*Text under study*:
I understand that it looks like I am complaining about the difficulty and the fact that I had to bump myself down to Varsity level—the game's "normal" difficulty, but one I've long seen below my status—after just a few games, but this challenge was great, and has kept the game fun for me even when I was getting my ass handed to me. Sure, some of the AI's plays, especially on offense and doubly on third downs, feel like cheating, or just like the computer players know my plays ahead of time. But any time I have scored a touchdown or held firm on defense with a key stop, I have felt the same joy I did over my previous years of playing football games. More so, if I'm being honest; beating Wisconsin on the road as UTEP in a Dynasty mode, thanks to a fumble recovery touchdown and a blocked extra point, was a rush I had forgotten, and those moments have played out here and there throughout my week with the game. However, CFB 25 has definitely beaten me up more than I have it, and I'm not proud to admit that it has soured me somewhat on the game to know that no opponent, not even the generic FCS teams whose in-game rampages you might have seen throughout social media, is a gimme anymore.

Still, that difficulty is fixable with slider settings that allow adjustments for basically every facet of the field, and the CFB 25 community is working hard and fast on creating the perfect set to balance challenge with realism. "It's hard" isn't the reason that this release has not fully paid off those 11 years of waiting. If anything, even after more than a decade, CFB 25 feels rushed. The game, in its current state, was released as a buggy, underwhelming, and ultimately empty mess. I'll say here that the game hasn't been worked on for 11 years; that gap had more to do with the Ed O'Bannon lawsuit around player pay, and it was only when NIL was fully introduced into the college football landscape that CFB 25 started to take shape. The game itself began development in 2021. Still, though, in a culture of sports video games where every series releases a new game every single year, development has stagnated industry-wide, and given that CFB 25 had a three-year window for its creation, I was hopeful that it would be not just good, but polished.

It's not. Here are some of the issues I, and many others, have found:

  • The simulation engine in Dynasty mode is unbelievably broken: Top teams like Georgia and Ohio State are losing to FCS schools left and right, 7-5 teams are ranked in the top 10, Charlotte wins the national title way more often than it should in year one, and somehow only about two or three running backs nationwide run for 1,000 yards or more.
  • Recruiting was reworked entirely since the last game, and the result is both fun and a buggy apocalypse. Players are locked out of scheduling campus visits with recruits for no reason, names simply disappear at times from the recruiting pool, one-star schools could get five-star players with relative ease (this has mostly been patched since release, but remains worth noting), and the interface is both un-intuitive and slow.
  • Online servers have been touch-and-go since release, as is true for any big game these days, and many features are locked up for no apparent reason. As an example, the game allows you to create a school from the ground up, but you can only use it online. Why? No one knows.
  • While the game is tough, it goes beyond that into broken territory as a result of certain glitches, Players sometimes just do not follow the playcall, even at home, when there's no home field advantage working against the player. Defenders also simply do not move at times; my defensive end frequently just stood there after the snap.

*Work request 1*:
Duplicate the part of the CFB 25 review that opens with the words containing "It's not. Here" and closes with "yards or more.".
*Work request 2*:
According to the CFB 25 review, why is the game's difficulty not the reason the release has fallen short of the long wait?

Records excerpted from a collection

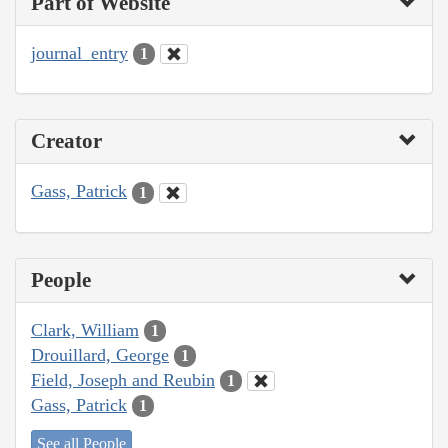
Part of Website
journal_entry
1
Creator
Gass, Patrick
1
People
Clark, William
1
Drouillard, George
1
Field, Joseph and Reubin
1
Gass, Patrick
1
See all People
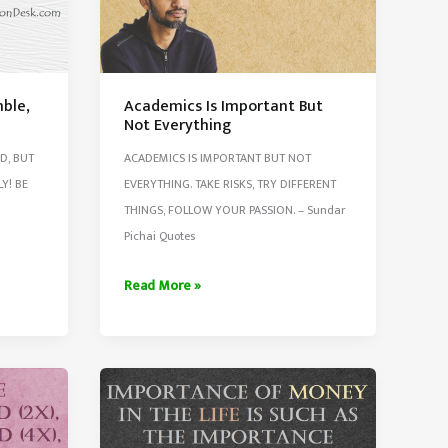
mble,
Academics Is Important But
Not Everything
D, BUT
ACADEMICS IS IMPORTANT BUT NOT
Y! BE
EVERYTHING. TAKE RISKS, TRY DIFFERENT
THINGS, FOLLOW YOUR PASSION. – Sundar
Pichai Quotes
Academics
Read More »
Is
Important
But
Not
Everything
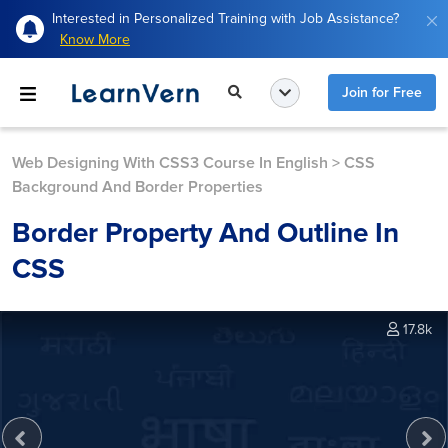
Interested in Personalized Training with Job Assistance?
Know More
Join for Free
Web Designing With CSS3 Course In English
>
CSS
Background And Border Properties
Border Property And Outline In
CSS
17.8k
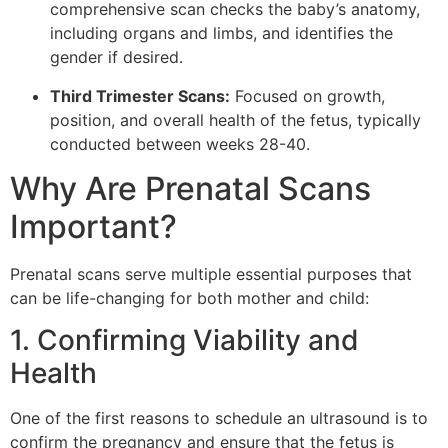
comprehensive scan checks the baby’s anatomy,
including organs and limbs, and identifies the
gender if desired.
Third Trimester Scans:
Focused on growth,
position, and overall health of the fetus, typically
conducted between weeks 28-40.
Why Are Prenatal Scans
Important?
Prenatal scans serve multiple essential purposes that
can be life-changing for both mother and child:
1. Confirming Viability and
Health
One of the first reasons to schedule an ultrasound is to
confirm the pregnancy and ensure that the fetus is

*Task answer 1*:
It's not. Here are some of the issues I, and many others, have found:

  • The simulation engine in Dynasty mode is unbelievably broken: Top teams like Georgia and Ohio State are losing to FCS schools left and right, 7-5 teams are ranked in the top 10, Charlotte wins the national title way more often than it should in year one, and somehow only about two or three running backs nationwide run for 1,000 yards or more.

*Task answer 2*:
The difficulty can be fixed with slider settings that allow adjustments for basically every facet of the field. The CFB 25 community is also working hard and fast on a set that balances challenge with realism.